In summary, current recommendation methods are mainly divided into content-based recommendations, collaborative filtering recommendations, hybrid recommendations, and rule-based recommendations (implicit feedback recommendations). These four categories of recommendation methods have their own merits, but they all face the same challenge that when the data is sparse, the performance of the recommendation algorithm will drop sharply. Researchers alleviate the sparsity problem by considering information mined from UGC, although they rely on user rating history records and cannot work at all without these records. On the other hand, existing recommendation methods can only identify user preferences rather than customer needs, which will inevitably affect their recommendation performance. In order to solve the challenges of the abovementioned related research, we propose a novel implicit feedback recommendation method using UGC.

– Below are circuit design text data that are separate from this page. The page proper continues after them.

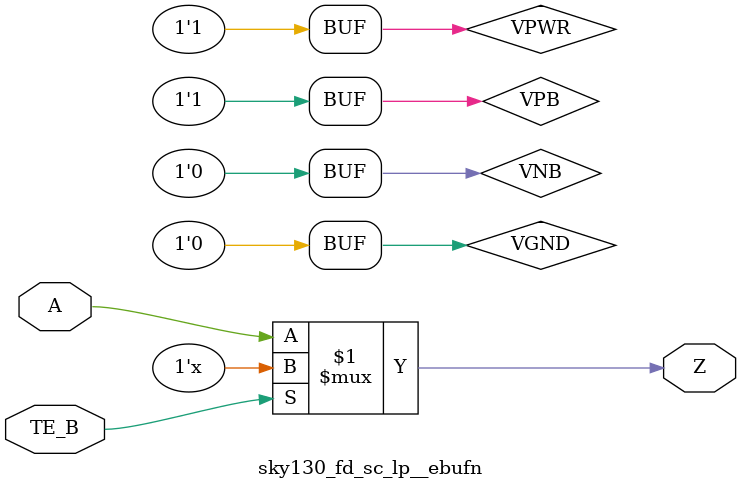
<source format=v>
/*
 * Copyright 2020 The SkyWater PDK Authors
 *
 * Licensed under the Apache License, Version 2.0 (the "License");
 * you may not use this file except in compliance with the License.
 * You may obtain a copy of the License at
 *
 *     https://www.apache.org/licenses/LICENSE-2.0
 *
 * Unless required by applicable law or agreed to in writing, software
 * distributed under the License is distributed on an "AS IS" BASIS,
 * WITHOUT WARRANTIES OR CONDITIONS OF ANY KIND, either express or implied.
 * See the License for the specific language governing permissions and
 * limitations under the License.
 *
 * SPDX-License-Identifier: Apache-2.0
*/


`ifndef SKY130_FD_SC_LP__EBUFN_BEHAVIORAL_V
`define SKY130_FD_SC_LP__EBUFN_BEHAVIORAL_V

/**
 * ebufn: Tri-state buffer, negative enable.
 *
 * Verilog simulation functional model.
 */

`timescale 1ns / 1ps
`default_nettype none

`celldefine
module sky130_fd_sc_lp__ebufn (
    Z   ,
    A   ,
    TE_B
);

    // Module ports
    output Z   ;
    input  A   ;
    input  TE_B;

    // Module supplies
    supply1 VPWR;
    supply0 VGND;
    supply1 VPB ;
    supply0 VNB ;

    //     Name     Output  Other arguments
    bufif0 bufif00 (Z     , A, TE_B        );

endmodule
`endcelldefine

`default_nettype wire
`endif  // SKY130_FD_SC_LP__EBUFN_BEHAVIORAL_V
</source>
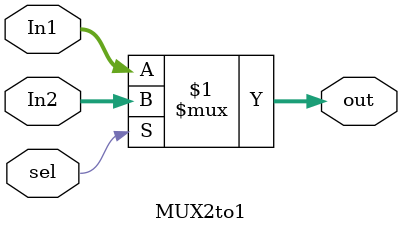
<source format=v>
module MUX2to1 (
    input [31:0] In1, In2,
    input sel,
    output [31:0] out
);
assign out = sel ? In2 : In1; // In2 = ImmExt, In1 = RD2

endmodule

</source>
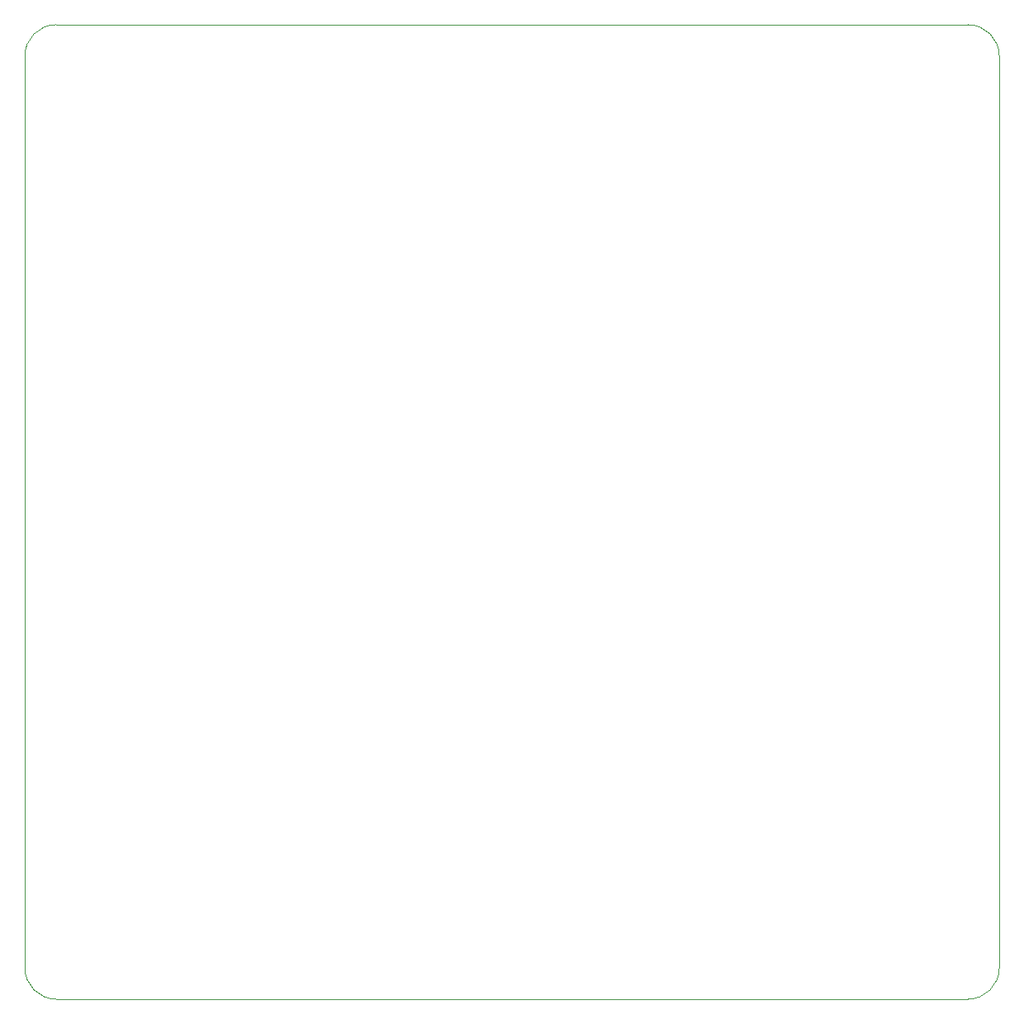
<source format=gbr>
%TF.GenerationSoftware,KiCad,Pcbnew,(7.0.0)*%
%TF.CreationDate,2023-04-24T11:20:32+02:00*%
%TF.ProjectId,Weatherstation_ESP32S3_Backplane,57656174-6865-4727-9374-6174696f6e5f,rev?*%
%TF.SameCoordinates,Original*%
%TF.FileFunction,Profile,NP*%
%FSLAX46Y46*%
G04 Gerber Fmt 4.6, Leading zero omitted, Abs format (unit mm)*
G04 Created by KiCad (PCBNEW (7.0.0)) date 2023-04-24 11:20:32*
%MOMM*%
%LPD*%
G01*
G04 APERTURE LIST*
%TA.AperFunction,Profile*%
%ADD10C,0.100000*%
%TD*%
G04 APERTURE END LIST*
D10*
X132520000Y-129400000D02*
X132520000Y-35900000D01*
X132520000Y-129400000D02*
G75*
G03*
X135720000Y-132600000I3200000J0D01*
G01*
X135720000Y-32700000D02*
X229220000Y-32700000D01*
X232420000Y-35900000D02*
G75*
G03*
X229220000Y-32700000I-3200000J0D01*
G01*
X229220000Y-132600000D02*
G75*
G03*
X232420000Y-129400000I0J3200000D01*
G01*
X229220000Y-132600000D02*
X135720000Y-132600000D01*
X135720000Y-32700000D02*
G75*
G03*
X132520000Y-35900000I0J-3200000D01*
G01*
X232420000Y-35900000D02*
X232420000Y-129400000D01*
M02*

</source>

3. A Proposed Personalized Recommendation Method Using User-Generated Content
As shown in Figure 1, the proposed method consists of six stages(i)Stage 1. Text preprocessing: We perform text preprocessing such as word segmentation, depunctuation, and stop word removal on the extracted raw UGC.(ii)Stage 2. Identifying informative sentences: We train word embedding with a CBOW model to map words onto a numerical vector space that can be calculated and then train the convolutional neural network model to identify the informative sentences that can present customer needs.(iii)Stage 3. Identifying topic of informative sentences: We extract key words from informative sentences with K-means clustering algorithm to construct a key word vocabulary and mark the topic of each informative sentence based on the constructed key word vocabulary.(iv)Stage 4. Constructing product feature vector and customer needs vector: We calculate the sentence vector of the informative sentences, group all the informative sentences with the same topic and calculate central vector of each sentence group, use text sentiment analysis technology to identify customer need sentences from the informative sentences, and construct product feature vector and customer needs vector.(v)Stage 5. Measuring user-product fit degree: We measure user-product fit degree according to the following three steps: (1) We measure the extent of need the user has for product feature. (2) We measure customer need-product feature fit degree by introducing attention mechanism and antonym mechanism. (3) We measure user-product fit degree.(vi)Stage 6. Predicting user ratings: We predict users’ rating of each product based on user-product fit degree and user history rating data.